Brief:
Reproduce the records below with "catalogue" swapped for "catalog" and every other line left as it is, but leave out the pictures.

################

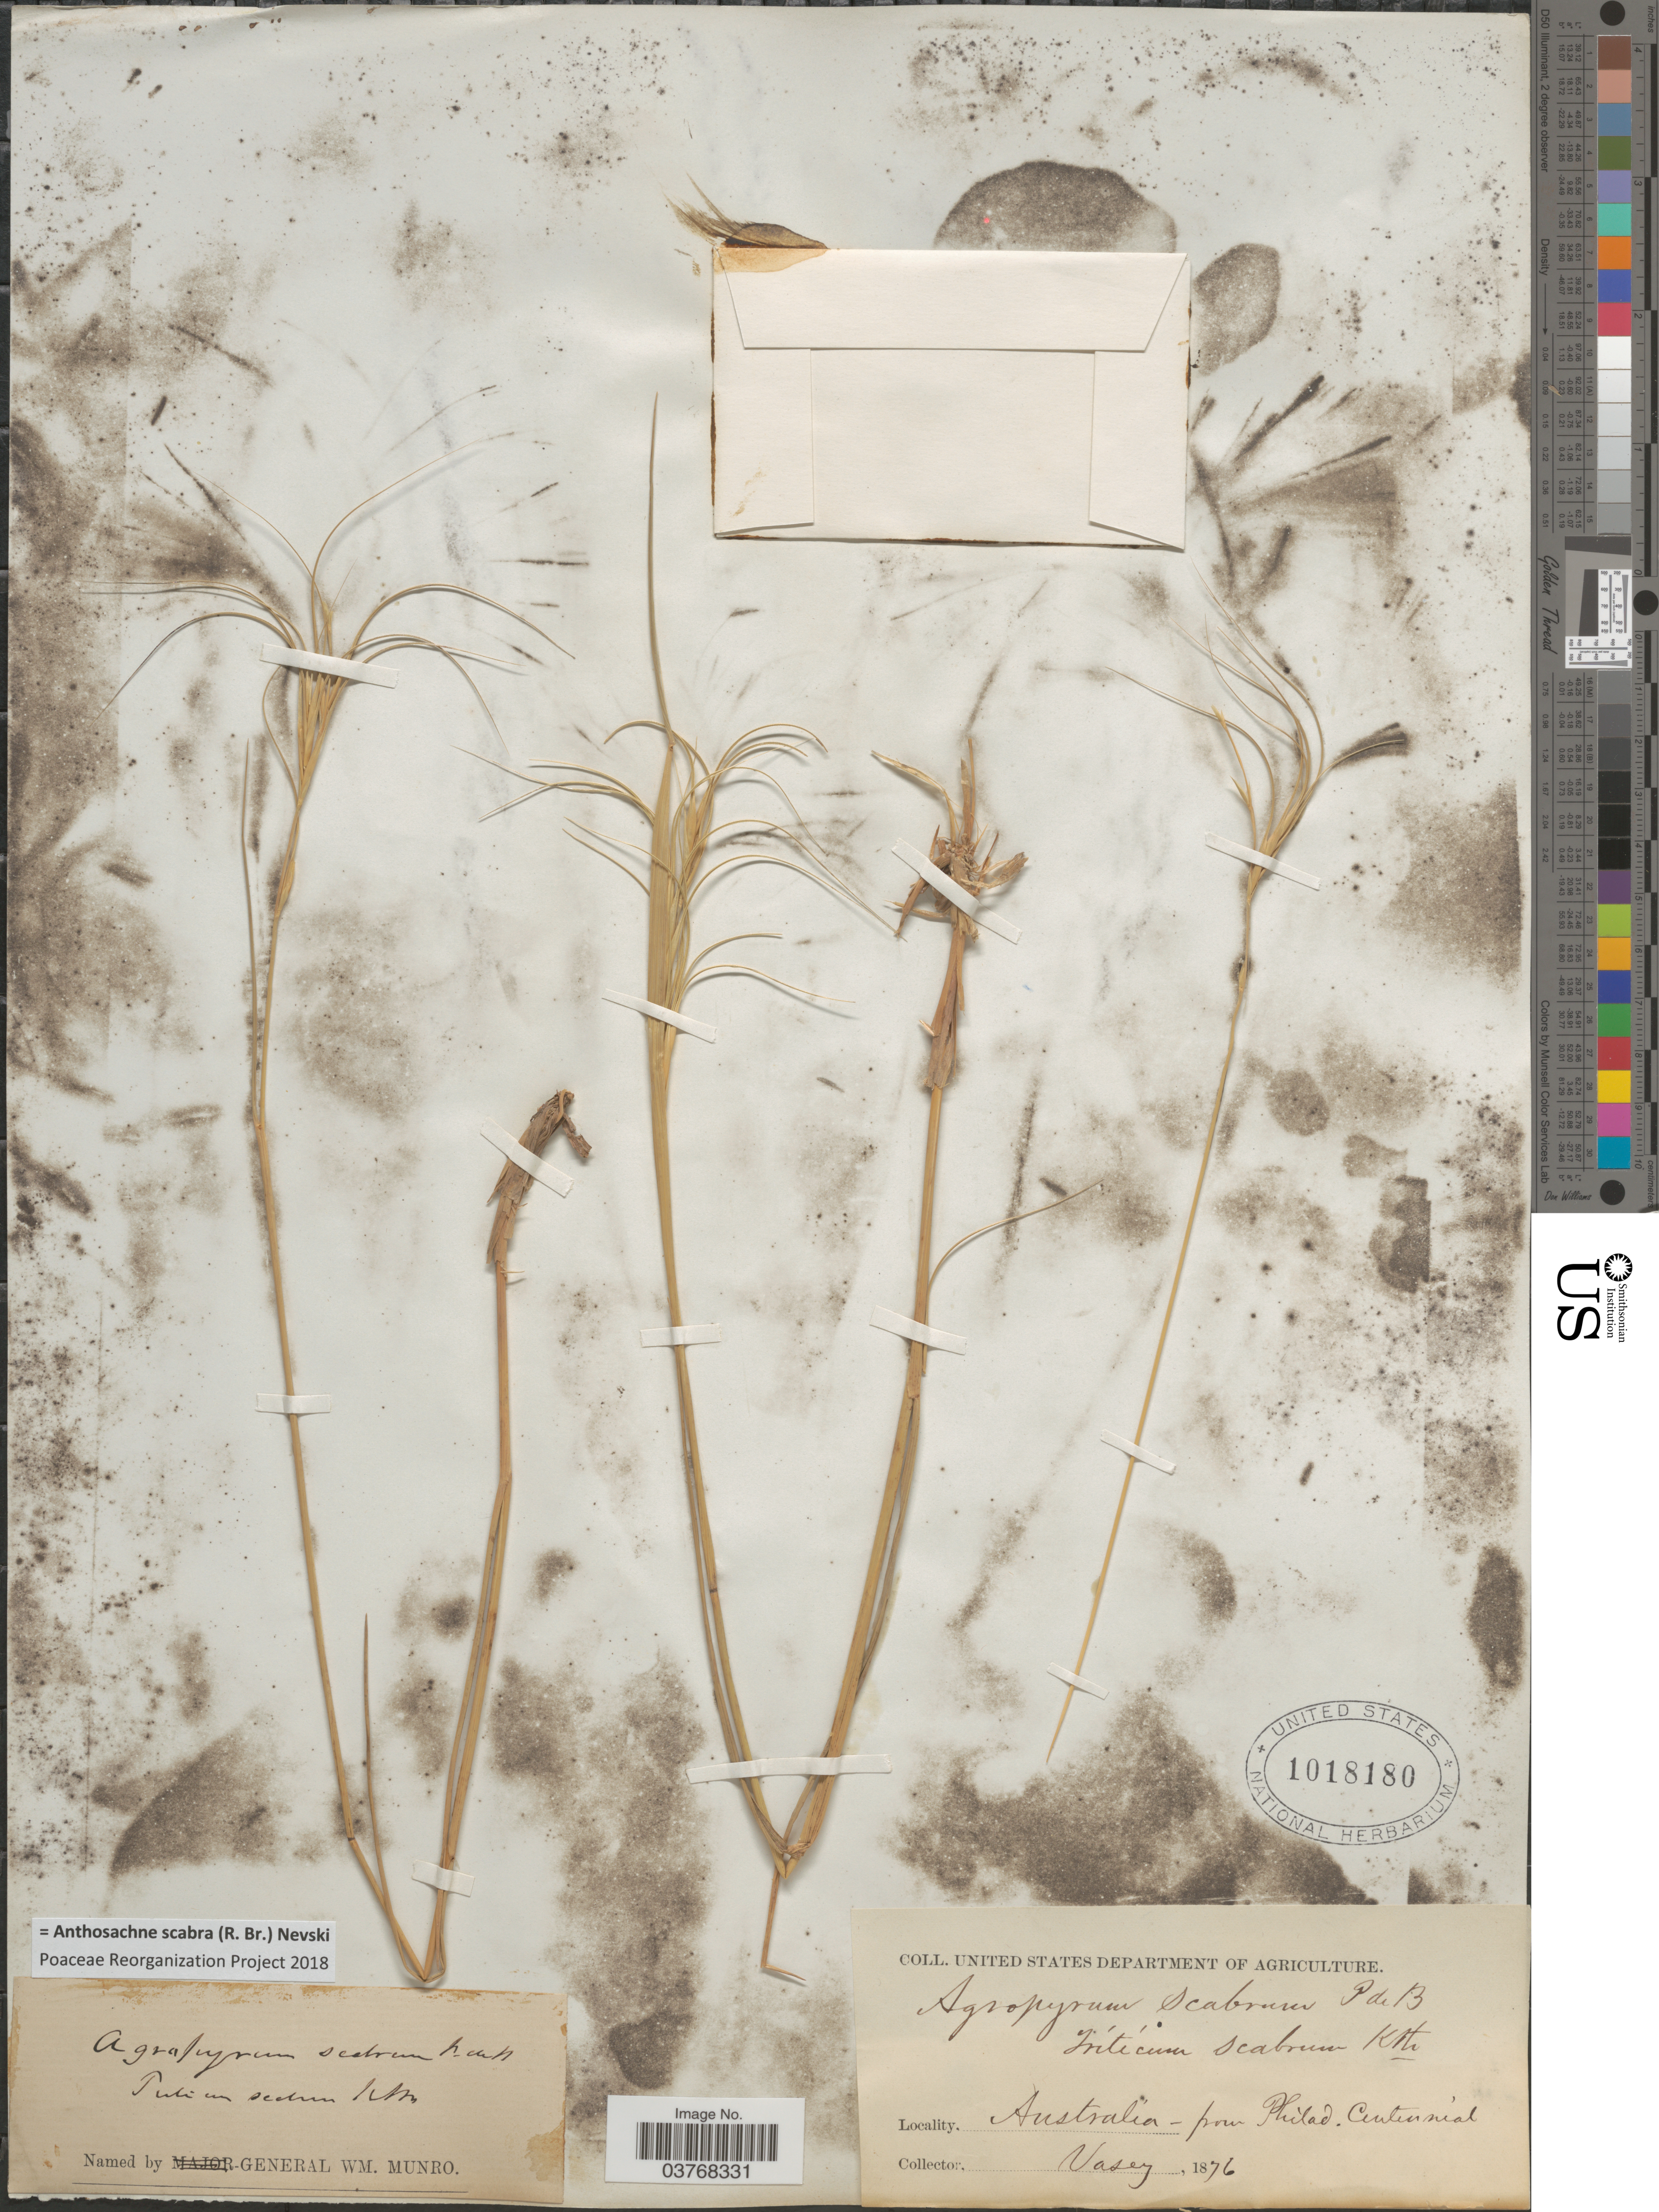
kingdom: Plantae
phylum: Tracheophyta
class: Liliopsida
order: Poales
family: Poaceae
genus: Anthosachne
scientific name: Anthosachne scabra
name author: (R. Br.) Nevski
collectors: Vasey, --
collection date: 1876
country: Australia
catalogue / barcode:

################

Complete answer:
kingdom: Plantae
phylum: Tracheophyta
class: Liliopsida
order: Poales
family: Poaceae
genus: Anthosachne
scientific name: Anthosachne scabra
name author: (R. Br.) Nevski
collectors: Vasey, --
collection date: 1876
country: Australia
catalog / barcode:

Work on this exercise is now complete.